This is the first time Bob Spatz, president of the District 97 Board of Education, is running in a contested election and that’s the way he likes it.

“A contested race is much better for the community as a whole,” he said.

Spatz, one of 10 candidates vying for four open seats on the D97 school board, said he believes the heightened participation in this year’s election is due primarily to his colleagues, Denise Sacks and the late Peter Traczyk, announcing early their decisions not to seek reelection — and less to do with public fallout in the wake of a 2011 referendum to raise property taxes.

“The public clearly knew there were two open seats,” Spatz said. “That influenced things [and] influenced people to try it out.”

As for the referendum, Spatz said several of the candidates in the race, such as Holly Spurlock, weren’t living in Oak Park when the referendum occurred.

Regardless of the candidates’ motivations for entering the race, Spatz said he welcomes the kind of public dialogue that happens during contested races. It’s a dialogue he wants to get out in front of by emphasizing his past achievements.

DATA SECTION:

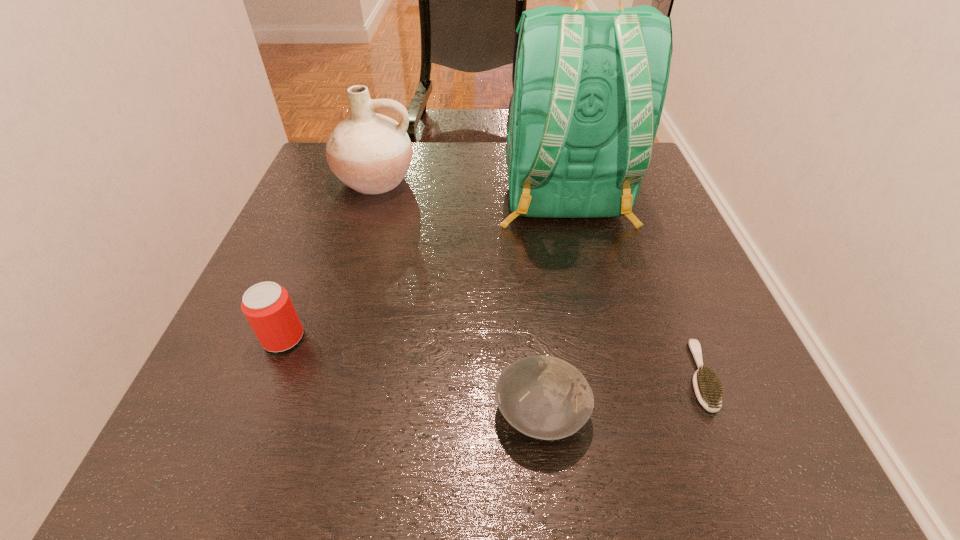
Find the location of a particular element. free point that satisfies the following two spatial constraints: 1. on the back of the scrubbing brush; 2. on the right side of the backpack is located at coordinates (605, 375).

Find the location of a particular element. The image size is (960, 540). blank space that satisfies the following two spatial constraints: 1. to pour from the handle of the second tallest object; 2. on the right side of the bowl is located at coordinates (304, 411).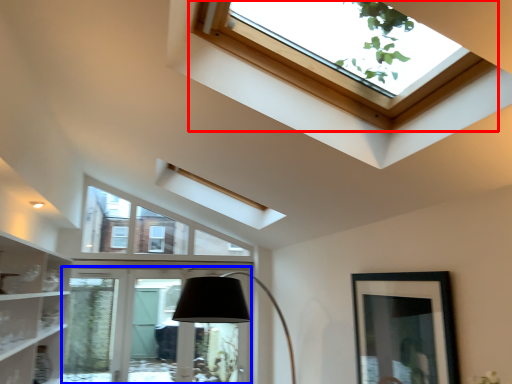
Question: Which of the following is the closest to the observer, window (highlighted by a red box) or glass door (highlighted by a blue box)?

Choices:
 (A) window
 (B) glass door

Answer: (A)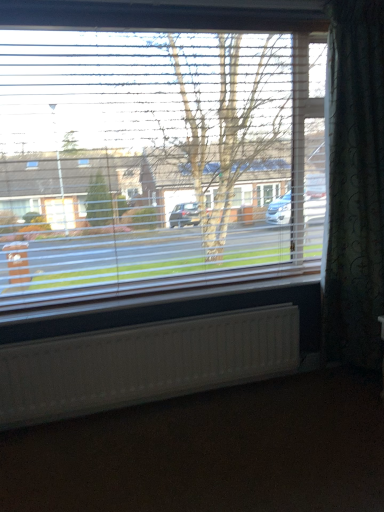
This screenshot has height=512, width=384. What are the coordinates of `brown matte carpet at lower center` in the screenshot? It's located at (210, 452).

Is dark green textured curtain at right oriented away from white textured radiator at lower center?

dark green textured curtain at right is not turned away from white textured radiator at lower center.

Which object is further away from the camera, dark green textured curtain at right or white textured radiator at lower center?

white textured radiator at lower center is more distant.

Would you say dark green textured curtain at right is a long distance from white textured radiator at lower center?

They are positioned close to each other.

Is white textured radiator at lower center directly adjacent to transparent plastic blinds at upper center?

white textured radiator at lower center and transparent plastic blinds at upper center are clearly separated.

Is white textured radiator at lower center oriented away from transparent plastic blinds at upper center?

No.

Where is `radiator behind the transparent plastic blinds at upper center`? radiator behind the transparent plastic blinds at upper center is located at coordinates (144, 362).

Considering the relative sizes of white textured radiator at lower center and transparent plastic blinds at upper center in the image provided, is white textured radiator at lower center wider than transparent plastic blinds at upper center?

No.

From a real-world perspective, is transparent plastic blinds at upper center below white textured radiator at lower center?

No.

From the image's perspective, is transparent plastic blinds at upper center on white textured radiator at lower center?

Yes, from the image's perspective, transparent plastic blinds at upper center is on top of white textured radiator at lower center.

Is transparent plastic blinds at upper center positioned far away from white textured radiator at lower center?

No, transparent plastic blinds at upper center is not far away from white textured radiator at lower center.

What's the angular difference between transparent plastic blinds at upper center and white textured radiator at lower center's facing directions?

0.0192 degrees.

In the scene shown: From a real-world perspective, which object rests below the other?

brown matte carpet at lower center, from a real-world perspective.

Would you say white textured radiator at lower center contains brown matte carpet at lower center?

No, brown matte carpet at lower center is not surrounded by white textured radiator at lower center.

Which object is further away from the camera, white textured radiator at lower center or brown matte carpet at lower center?

white textured radiator at lower center is further from the camera.

From the image's perspective, which is below, white textured radiator at lower center or brown matte carpet at lower center?

From the image's view, brown matte carpet at lower center is below.

Visually, is transparent plastic blinds at upper center positioned to the left or to the right of dark green textured curtain at right?

Based on their positions, transparent plastic blinds at upper center is located to the left of dark green textured curtain at right.

Is point (107, 258) closer to camera compared to point (327, 276)?

Yes, point (107, 258) is in front of point (327, 276).

Considering the sizes of transparent plastic blinds at upper center and dark green textured curtain at right in the image, is transparent plastic blinds at upper center taller or shorter than dark green textured curtain at right?

Considering their sizes, transparent plastic blinds at upper center has less height than dark green textured curtain at right.

Is brown matte carpet at lower center inside transparent plastic blinds at upper center?

No, brown matte carpet at lower center is located outside of transparent plastic blinds at upper center.

From the image's perspective, is transparent plastic blinds at upper center over brown matte carpet at lower center?

Yes.

Is transparent plastic blinds at upper center next to brown matte carpet at lower center and touching it?

No, transparent plastic blinds at upper center is not making contact with brown matte carpet at lower center.

From a real-world perspective, is transparent plastic blinds at upper center on top of brown matte carpet at lower center?

Yes, from a real-world perspective, transparent plastic blinds at upper center is on top of brown matte carpet at lower center.

Is brown matte carpet at lower center touching dark green textured curtain at right?

No, brown matte carpet at lower center is not in contact with dark green textured curtain at right.

From a real-world perspective, which object stands above the other?

dark green textured curtain at right, from a real-world perspective.

From the image's perspective, is brown matte carpet at lower center under dark green textured curtain at right?

Correct, brown matte carpet at lower center appears lower than dark green textured curtain at right in the image.

Considering the positions of objects brown matte carpet at lower center and dark green textured curtain at right in the image provided, who is behind, brown matte carpet at lower center or dark green textured curtain at right?

Positioned behind is dark green textured curtain at right.

Identify the location of curtain on the right of white textured radiator at lower center. The width and height of the screenshot is (384, 512). (355, 185).

This screenshot has height=512, width=384. Identify the location of window located above the white textured radiator at lower center (from a real-world perspective). (157, 145).

Looking at the image, which one is located closer to brown matte carpet at lower center, dark green textured curtain at right or white textured radiator at lower center?

The object closer to brown matte carpet at lower center is white textured radiator at lower center.

Which object lies further to the anchor point dark green textured curtain at right, brown matte carpet at lower center or white textured radiator at lower center?

brown matte carpet at lower center is positioned further to the anchor dark green textured curtain at right.

Considering their positions, is dark green textured curtain at right positioned further to transparent plastic blinds at upper center than white textured radiator at lower center?

dark green textured curtain at right lies further to transparent plastic blinds at upper center than the other object.

Considering their positions, is transparent plastic blinds at upper center positioned closer to white textured radiator at lower center than brown matte carpet at lower center?

brown matte carpet at lower center.

Looking at the image, which one is located closer to dark green textured curtain at right, transparent plastic blinds at upper center or brown matte carpet at lower center?

Among the two, transparent plastic blinds at upper center is located nearer to dark green textured curtain at right.

Considering their positions, is white textured radiator at lower center positioned closer to dark green textured curtain at right than transparent plastic blinds at upper center?

transparent plastic blinds at upper center is closer to dark green textured curtain at right.

Considering their positions, is dark green textured curtain at right positioned closer to transparent plastic blinds at upper center than brown matte carpet at lower center?

dark green textured curtain at right is positioned closer to the anchor transparent plastic blinds at upper center.

Based on their spatial positions, is dark green textured curtain at right or brown matte carpet at lower center closer to white textured radiator at lower center?

Among the two, brown matte carpet at lower center is located nearer to white textured radiator at lower center.

What are the coordinates of `window situated between white textured radiator at lower center and dark green textured curtain at right from left to right` in the screenshot? It's located at (157, 145).

The height and width of the screenshot is (512, 384). In order to click on radiator between transparent plastic blinds at upper center and brown matte carpet at lower center in the vertical direction in this screenshot , I will do pos(144,362).

At what (x,y) coordinates should I click in order to perform the action: click on curtain between transparent plastic blinds at upper center and brown matte carpet at lower center in the up-down direction. Please return your answer as a coordinate pair (x, y). This screenshot has height=512, width=384. Looking at the image, I should click on (355, 185).

Where is `radiator between dark green textured curtain at right and brown matte carpet at lower center in the vertical direction`? This screenshot has height=512, width=384. radiator between dark green textured curtain at right and brown matte carpet at lower center in the vertical direction is located at coordinates (144, 362).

TASK DIRECTIONS: Copy out the entire article above about Bob Spatz's run for the District 97 school board, word for word.

RESULT OF THIS EXERCISE:
This is the first time Bob Spatz, president of the District 97 Board of Education, is running in a contested election and that’s the way he likes it.

“A contested race is much better for the community as a whole,” he said.

Spatz, one of 10 candidates vying for four open seats on the D97 school board, said he believes the heightened participation in this year’s election is due primarily to his colleagues, Denise Sacks and the late Peter Traczyk, announcing early their decisions not to seek reelection — and less to do with public fallout in the wake of a 2011 referendum to raise property taxes.

“The public clearly knew there were two open seats,” Spatz said. “That influenced things [and] influenced people to try it out.”

As for the referendum, Spatz said several of the candidates in the race, such as Holly Spurlock, weren’t living in Oak Park when the referendum occurred.

Regardless of the candidates’ motivations for entering the race, Spatz said he welcomes the kind of public dialogue that happens during contested races. It’s a dialogue he wants to get out in front of by emphasizing his past achievements.